While a few instances of untimely title-work may seem fairly innocuous, failure of a dealer to comply with these requirements could carry significant consequences, including, revocation of a dealer’s license and large monetary fines. Section 320.27(9)(b)(6), Florida Statutes, allows the DHSMV to deny, suspend, or revoke any motor vehicle dealer’s license upon proof that a dealer has committed, with sufficient frequency so as to establish a pattern of wrongdoing, violations to include failure to apply for transfer of a title. The DHSMV is further authorized to impose and collect fines up to $1,000 per violation against any licensee if it is found to have violated the title transfer requirements.
The Administrative Complaints served in early 2020 asserting titling violations appear to have been the result of a state-wide effort to audit dealership sales to evaluate titling compliance. While the DHSMV did not issue any Emergency Orders suspending or extending these statutory requirements as a result of COVID-19, it seems that the Department may have paused its efforts to enforce titling violations due to the impact of the Pandemic.
As we slowly progress back to something close to normalcy, it is important that dealers double-check that they are complying with titling requirements. If the Department begins to reinitiate its compliance enforcement efforts, non-compliant dealers can expect to receive Administrative Complaints asserting titling violations.

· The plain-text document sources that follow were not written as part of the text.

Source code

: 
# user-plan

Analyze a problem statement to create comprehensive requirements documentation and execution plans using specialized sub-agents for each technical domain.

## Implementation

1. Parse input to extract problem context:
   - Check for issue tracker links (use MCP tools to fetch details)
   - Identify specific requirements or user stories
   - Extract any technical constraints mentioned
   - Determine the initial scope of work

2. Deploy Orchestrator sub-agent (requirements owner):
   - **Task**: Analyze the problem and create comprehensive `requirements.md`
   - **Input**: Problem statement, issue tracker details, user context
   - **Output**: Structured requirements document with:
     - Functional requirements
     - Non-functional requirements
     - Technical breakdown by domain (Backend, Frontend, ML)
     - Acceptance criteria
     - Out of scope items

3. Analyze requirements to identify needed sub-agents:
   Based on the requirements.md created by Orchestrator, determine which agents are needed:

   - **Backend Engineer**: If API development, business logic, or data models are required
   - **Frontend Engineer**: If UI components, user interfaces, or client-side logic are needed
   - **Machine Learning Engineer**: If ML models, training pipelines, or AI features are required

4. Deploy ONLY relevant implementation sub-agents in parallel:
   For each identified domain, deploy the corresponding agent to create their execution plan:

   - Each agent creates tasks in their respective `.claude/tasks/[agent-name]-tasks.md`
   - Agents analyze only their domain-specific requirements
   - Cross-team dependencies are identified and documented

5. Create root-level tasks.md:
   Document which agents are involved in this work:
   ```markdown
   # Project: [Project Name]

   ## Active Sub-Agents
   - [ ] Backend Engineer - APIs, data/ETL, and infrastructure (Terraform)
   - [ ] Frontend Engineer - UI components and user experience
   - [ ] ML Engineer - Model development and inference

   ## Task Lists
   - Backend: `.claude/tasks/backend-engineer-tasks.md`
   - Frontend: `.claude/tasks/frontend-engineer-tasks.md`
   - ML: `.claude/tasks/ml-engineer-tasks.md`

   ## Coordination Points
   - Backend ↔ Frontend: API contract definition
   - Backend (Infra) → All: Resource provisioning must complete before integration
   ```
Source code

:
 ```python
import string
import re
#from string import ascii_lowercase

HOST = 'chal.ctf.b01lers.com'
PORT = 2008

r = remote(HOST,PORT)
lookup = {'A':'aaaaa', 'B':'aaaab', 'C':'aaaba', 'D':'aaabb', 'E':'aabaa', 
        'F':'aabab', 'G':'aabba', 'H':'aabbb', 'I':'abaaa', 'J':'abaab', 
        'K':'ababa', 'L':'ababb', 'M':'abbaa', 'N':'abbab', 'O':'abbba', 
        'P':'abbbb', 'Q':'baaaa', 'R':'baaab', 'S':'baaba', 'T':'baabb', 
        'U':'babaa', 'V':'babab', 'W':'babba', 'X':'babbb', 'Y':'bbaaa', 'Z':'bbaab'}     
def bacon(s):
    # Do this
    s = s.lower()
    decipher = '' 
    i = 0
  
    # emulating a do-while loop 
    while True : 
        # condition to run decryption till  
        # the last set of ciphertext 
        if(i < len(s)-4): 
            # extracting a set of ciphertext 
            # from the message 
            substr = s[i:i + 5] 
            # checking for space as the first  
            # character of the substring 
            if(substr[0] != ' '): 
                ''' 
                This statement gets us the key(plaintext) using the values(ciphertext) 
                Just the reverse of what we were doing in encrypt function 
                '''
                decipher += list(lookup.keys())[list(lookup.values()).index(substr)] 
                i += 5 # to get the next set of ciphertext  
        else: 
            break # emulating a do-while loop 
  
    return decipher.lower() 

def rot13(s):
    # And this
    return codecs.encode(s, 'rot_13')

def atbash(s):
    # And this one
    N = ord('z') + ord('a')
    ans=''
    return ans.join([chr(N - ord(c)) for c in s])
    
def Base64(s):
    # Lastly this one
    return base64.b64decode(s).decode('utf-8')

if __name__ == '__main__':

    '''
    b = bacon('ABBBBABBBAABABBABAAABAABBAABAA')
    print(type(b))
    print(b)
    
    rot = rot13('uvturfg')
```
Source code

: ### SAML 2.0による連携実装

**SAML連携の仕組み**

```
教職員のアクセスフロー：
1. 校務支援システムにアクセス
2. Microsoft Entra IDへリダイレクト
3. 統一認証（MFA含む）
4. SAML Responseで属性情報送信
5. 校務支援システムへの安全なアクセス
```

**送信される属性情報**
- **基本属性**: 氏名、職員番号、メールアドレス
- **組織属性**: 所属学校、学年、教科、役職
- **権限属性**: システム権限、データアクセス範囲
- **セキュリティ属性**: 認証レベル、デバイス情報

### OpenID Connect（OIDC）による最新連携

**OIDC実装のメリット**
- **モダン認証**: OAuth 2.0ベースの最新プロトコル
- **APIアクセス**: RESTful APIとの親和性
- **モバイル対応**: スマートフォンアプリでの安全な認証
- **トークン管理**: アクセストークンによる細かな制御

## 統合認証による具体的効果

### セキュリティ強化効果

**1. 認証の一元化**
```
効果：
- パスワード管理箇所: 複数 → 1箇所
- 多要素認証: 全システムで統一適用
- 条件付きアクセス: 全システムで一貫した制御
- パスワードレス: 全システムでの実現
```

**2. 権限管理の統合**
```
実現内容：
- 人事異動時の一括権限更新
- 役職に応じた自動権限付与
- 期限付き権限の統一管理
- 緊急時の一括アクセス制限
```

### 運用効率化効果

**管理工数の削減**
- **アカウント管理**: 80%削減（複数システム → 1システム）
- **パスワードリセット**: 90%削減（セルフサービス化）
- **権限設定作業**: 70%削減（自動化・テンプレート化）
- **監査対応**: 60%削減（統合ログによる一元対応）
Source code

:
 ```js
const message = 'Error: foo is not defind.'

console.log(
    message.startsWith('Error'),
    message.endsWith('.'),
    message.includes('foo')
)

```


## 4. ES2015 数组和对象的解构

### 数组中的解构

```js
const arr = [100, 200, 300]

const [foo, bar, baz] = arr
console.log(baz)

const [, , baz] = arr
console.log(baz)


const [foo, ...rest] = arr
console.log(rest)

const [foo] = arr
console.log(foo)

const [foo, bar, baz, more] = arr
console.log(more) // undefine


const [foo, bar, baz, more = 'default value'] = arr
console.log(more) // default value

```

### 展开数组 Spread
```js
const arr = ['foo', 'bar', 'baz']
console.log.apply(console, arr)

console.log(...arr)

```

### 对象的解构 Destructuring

If a dealer does receive an Administrative Complaint, it is imperative that a dealer immediately contact their dealer attorney. Failure by a dealer to respond and/or file a protest within 21 days of receiving the Administrative Complaint waives its right to dispute the factual claims of the Complaint. In effect, failure to respond allows the DHSMV to then issue a penalty of its own choosing against the dealer and strips the dealer of any right to dispute or appeal the decision. These penalties could be as high as a fine of $1,000 for each alleged titling violation, temporary suspension of the dealer’s license, or, at worst, the revocation of a dealer’s license.
As we entered the new year, dealers should re-evaluate their titling efforts to make sure that paperwork is being submitted with the 30 days deadline. If past-due submissions are still lingering, usually the result of customer non-responsive or failure to fully complete key documentation during the sale, it would be wise to make efforts to resolve these submissions so that no violations are present if/when the DSHMV reinitiates enforcement actions.
Any questions regarding these compliance obligations or strategy for responding to an administrative action should be directed to your dealer attorney.